Breakbulk shipping rates fell earlier this year to as low as half that of container rates on the south-east Asia to Europe route, he said.

That, coupled with the record high discounts prompted traders to snap up the coffee because they knew they would at least break-even if they delivered it to the exchange, and hit a profit if they sold it to roasters.

Delivering robusta from Vietnam and Indonesia to the exchange has not been a break-even trade for years.

ICE stocks data shows no significant deliveries of robusta from Vietnam since late 2018, and none from Indonesia in more than four years.

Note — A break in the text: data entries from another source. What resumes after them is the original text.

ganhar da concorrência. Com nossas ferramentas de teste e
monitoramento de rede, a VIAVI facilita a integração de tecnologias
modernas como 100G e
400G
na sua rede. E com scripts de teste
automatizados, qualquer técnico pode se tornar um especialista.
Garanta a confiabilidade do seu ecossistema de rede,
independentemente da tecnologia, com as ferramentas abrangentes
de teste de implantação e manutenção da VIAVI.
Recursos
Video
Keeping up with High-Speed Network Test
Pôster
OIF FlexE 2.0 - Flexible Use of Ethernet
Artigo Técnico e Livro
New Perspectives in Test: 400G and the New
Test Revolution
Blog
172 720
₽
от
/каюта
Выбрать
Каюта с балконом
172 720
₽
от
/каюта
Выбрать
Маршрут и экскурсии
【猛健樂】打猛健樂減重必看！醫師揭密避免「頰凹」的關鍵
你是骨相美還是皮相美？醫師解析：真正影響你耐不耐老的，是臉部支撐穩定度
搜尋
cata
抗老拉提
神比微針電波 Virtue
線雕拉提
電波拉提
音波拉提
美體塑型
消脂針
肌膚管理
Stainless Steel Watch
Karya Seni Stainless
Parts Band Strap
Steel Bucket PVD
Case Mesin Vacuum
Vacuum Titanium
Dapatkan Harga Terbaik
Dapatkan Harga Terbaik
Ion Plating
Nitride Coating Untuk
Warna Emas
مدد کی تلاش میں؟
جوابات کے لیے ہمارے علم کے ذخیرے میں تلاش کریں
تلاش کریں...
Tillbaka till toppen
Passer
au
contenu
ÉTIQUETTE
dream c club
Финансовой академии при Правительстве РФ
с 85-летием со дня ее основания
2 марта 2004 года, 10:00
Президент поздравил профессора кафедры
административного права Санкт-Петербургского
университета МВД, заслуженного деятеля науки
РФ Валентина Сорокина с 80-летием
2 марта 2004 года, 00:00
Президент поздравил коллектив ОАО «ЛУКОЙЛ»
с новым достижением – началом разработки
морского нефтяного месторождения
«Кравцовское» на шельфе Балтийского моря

Later this month however, commodity trader Ecom plans to deliver 5,000 tonnes of Indonesian origin robusta to the exchange, according to a source with knowledge of the matter who was not authorised to speak to Reuters.

That delivery is the minimum that will land at the exchange from Indonesia and Vietnam over the next month, traders said, with the true figure likely double that and expected to pick up going forward.

At least three more breakbulk vessels are due to leave Vietnam later this month with robusta coffee that was bought at a discount to ICE futures, according to a senior, Swiss-based trader at a global trade house.

“We see robusta prices averaging $1,950 a tonne in the second quarter (versus around $2,240 at present) assisted by large crops in Vietnam and Brazil and the facility to ship in bulk from a few routes,” said Rabobank analyst Carlos Mera.